The solution of a cloud based chatbot is not a new idea or concept. Clientele of such chatbots includes Domino’s Pizza and Duolingo, where people select an option, and then go through a series of menus to obtain the information they are after. Dominos introduced a Facebook chatbot in 2016 (Business Insider Intelligence 2016). Duolingo introduced their chatbot in the same year (Lardinois 2016), and continues to grow in popularity (Burgan 2020).

5.0 Existing technology used

Currently there is a learning management system without any add-on applications and administered by one person. This LMS itself is cloud based and therefore a software as a service fee is charged.

5.1 Artificial intelligence integration

Moodle based learning management systems have become more complex and technical over the years (Ryan 2012) and an LMS systems manager needs various skills to manage an LMS (Leslie 2003). Adding a chatbot, in particular one that requires no programming knowledge, will face no issues with the current LMS and administrator.

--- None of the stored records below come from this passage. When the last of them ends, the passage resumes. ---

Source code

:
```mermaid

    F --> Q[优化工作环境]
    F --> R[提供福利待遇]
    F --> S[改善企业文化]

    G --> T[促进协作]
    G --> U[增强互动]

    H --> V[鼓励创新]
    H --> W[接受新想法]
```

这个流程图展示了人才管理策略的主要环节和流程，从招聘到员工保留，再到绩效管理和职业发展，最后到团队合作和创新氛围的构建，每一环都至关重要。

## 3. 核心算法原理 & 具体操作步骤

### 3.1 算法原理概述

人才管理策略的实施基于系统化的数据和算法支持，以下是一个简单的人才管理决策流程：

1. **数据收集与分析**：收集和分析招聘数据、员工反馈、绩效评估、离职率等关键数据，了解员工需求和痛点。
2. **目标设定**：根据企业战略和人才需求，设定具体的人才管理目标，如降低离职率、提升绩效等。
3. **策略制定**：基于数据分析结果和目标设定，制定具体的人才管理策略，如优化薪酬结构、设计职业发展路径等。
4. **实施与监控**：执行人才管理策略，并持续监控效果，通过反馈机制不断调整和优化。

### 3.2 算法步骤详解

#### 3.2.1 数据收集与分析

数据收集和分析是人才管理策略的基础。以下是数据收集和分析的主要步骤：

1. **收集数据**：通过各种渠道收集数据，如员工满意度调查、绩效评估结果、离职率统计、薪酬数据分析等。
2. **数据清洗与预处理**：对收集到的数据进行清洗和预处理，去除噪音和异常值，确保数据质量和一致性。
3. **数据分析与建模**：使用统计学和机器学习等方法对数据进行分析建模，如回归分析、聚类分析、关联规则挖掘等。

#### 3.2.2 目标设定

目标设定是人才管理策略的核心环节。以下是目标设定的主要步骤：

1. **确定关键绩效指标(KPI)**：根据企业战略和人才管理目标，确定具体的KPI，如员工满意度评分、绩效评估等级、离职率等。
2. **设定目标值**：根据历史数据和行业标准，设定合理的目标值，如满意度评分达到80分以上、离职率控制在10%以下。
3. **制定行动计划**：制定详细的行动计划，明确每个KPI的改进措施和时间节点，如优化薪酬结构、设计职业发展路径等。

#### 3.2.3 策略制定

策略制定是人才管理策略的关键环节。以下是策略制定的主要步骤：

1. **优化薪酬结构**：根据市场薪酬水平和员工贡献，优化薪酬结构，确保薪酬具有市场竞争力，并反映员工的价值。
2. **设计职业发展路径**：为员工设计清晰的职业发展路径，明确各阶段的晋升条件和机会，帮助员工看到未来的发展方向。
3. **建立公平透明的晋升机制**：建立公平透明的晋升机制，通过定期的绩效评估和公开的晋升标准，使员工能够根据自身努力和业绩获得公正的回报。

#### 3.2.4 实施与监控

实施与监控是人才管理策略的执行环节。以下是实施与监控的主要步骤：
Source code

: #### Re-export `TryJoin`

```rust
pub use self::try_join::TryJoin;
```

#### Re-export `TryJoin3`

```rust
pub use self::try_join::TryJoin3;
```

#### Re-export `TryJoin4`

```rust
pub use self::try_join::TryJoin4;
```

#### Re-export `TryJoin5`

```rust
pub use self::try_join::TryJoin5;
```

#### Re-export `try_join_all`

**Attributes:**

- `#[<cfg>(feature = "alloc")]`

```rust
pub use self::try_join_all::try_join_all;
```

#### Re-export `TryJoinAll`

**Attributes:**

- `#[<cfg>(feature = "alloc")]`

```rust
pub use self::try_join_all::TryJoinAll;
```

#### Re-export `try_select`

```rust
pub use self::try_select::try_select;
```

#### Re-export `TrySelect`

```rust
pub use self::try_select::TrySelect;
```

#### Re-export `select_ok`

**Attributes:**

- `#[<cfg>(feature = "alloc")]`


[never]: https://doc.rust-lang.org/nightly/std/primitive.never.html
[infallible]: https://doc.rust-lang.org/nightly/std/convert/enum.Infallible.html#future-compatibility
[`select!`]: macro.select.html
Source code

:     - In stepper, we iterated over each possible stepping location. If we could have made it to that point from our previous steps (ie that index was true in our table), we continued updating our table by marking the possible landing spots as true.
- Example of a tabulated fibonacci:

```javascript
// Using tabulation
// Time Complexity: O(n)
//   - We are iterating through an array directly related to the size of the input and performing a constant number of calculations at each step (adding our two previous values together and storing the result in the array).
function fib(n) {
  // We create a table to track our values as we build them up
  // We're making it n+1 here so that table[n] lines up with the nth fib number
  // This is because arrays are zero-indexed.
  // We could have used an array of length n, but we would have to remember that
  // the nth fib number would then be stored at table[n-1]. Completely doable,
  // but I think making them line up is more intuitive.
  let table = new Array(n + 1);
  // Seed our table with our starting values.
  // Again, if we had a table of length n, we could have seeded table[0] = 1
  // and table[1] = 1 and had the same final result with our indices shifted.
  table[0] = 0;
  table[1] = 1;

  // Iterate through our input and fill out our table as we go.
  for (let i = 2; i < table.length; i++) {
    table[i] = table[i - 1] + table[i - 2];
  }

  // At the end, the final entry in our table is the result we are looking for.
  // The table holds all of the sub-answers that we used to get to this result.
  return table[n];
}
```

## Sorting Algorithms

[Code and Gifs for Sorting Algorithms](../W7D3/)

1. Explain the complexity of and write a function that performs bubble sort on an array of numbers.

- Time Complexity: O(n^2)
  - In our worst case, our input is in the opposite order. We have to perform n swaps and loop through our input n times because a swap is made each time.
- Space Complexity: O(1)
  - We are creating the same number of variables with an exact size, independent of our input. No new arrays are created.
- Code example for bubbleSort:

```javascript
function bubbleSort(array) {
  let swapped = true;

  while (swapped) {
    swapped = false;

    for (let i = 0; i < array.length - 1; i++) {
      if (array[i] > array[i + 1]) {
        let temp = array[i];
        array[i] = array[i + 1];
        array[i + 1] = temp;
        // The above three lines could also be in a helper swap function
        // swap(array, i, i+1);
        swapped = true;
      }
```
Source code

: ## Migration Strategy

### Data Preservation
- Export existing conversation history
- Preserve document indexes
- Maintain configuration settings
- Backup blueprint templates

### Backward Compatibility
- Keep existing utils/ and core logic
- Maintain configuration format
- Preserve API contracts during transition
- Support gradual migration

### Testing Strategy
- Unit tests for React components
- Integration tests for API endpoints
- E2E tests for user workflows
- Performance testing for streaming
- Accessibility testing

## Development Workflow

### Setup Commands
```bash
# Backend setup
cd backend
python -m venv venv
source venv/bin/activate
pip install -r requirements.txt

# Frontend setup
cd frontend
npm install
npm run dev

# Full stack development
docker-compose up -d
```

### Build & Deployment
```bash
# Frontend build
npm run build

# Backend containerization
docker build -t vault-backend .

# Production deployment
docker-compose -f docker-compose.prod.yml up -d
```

Moodle has various chatbot plug-ins available (Cometchat n.d; Pandita & Faradeli Bandeali n.d), so most Moodle administrators will understand the header coding installation required.

5.2 Tech enhancements required

There is no need to adjust or change any technology other than the code into the header (Google n. d; Microsoft 2019). This requires no new hardware or technology other than the programmer to enter in the code. The chatbot is controlled by the cloud-based application.

6.0 The problem solved by artificial intelligence

Real-time Individualized support from lecturers is nearly impossible. An LMS that allows for the well-managed flow of information can lead to improved equality in learning outcomes (Brinton et. al 2015). There needs to be efforts made to stay connected to students and the information they need in order to complete their studies. Most students use social media chat apps (Winkler & Sollner 2018), so a chatbot will be simple for them to use.

6.1 The expected benefit

The speed of getting information will assist students in their studies, and this is the main benefit of introducing a simple text based chatbot. Searching for information can be exhausting for students (Adzharuddin & Ling 2013). As more information is produced, students need access to this information and the internet has made it easier, faster, and more cost-effective to find information. A chatbot can assist in delivering relevant information in real-time.

6.2 The success criteria

Websites are not willing to build a whole new website for the chatbot (Kuligowska 2015). How efficiently the chatbot can work with the current website will be paramount. Enterprises would be advised to list the criteria and functionality they need from their chatbot applications before deciding on which service to use (Artificial Solution 2020). As for students, how quickly and accurately students can receive information based on their topic will help determine the effectiveness of the chatbot for students.

7.0 Recommendations and conclusion

Ths issue with getting information to students as quickly as they need it calls for a technology where instant responses to questions is available, therefore a chatbot linked to content and resources retrieval is required. A chatbot can give prompt and fast assistance. There is no need for a complicated voice personal assistant style AI chatbot like Siri or Google Assistant. For this case, the chatbot should be category based that works off TESOL related topics and keywords. Finding a chatbot SAAS cloud service that allows for simple task-based categorisation should suffice for the instant communication needs. This can assist in getting information to students faster and in a convenient format. The next phase of the project will be to complete a business model review on how the technology will affect students, alleviate some of the issues that students face in receiving information in a convenient and timely manner, and how it can be packaged to students as a valuable study and training tool.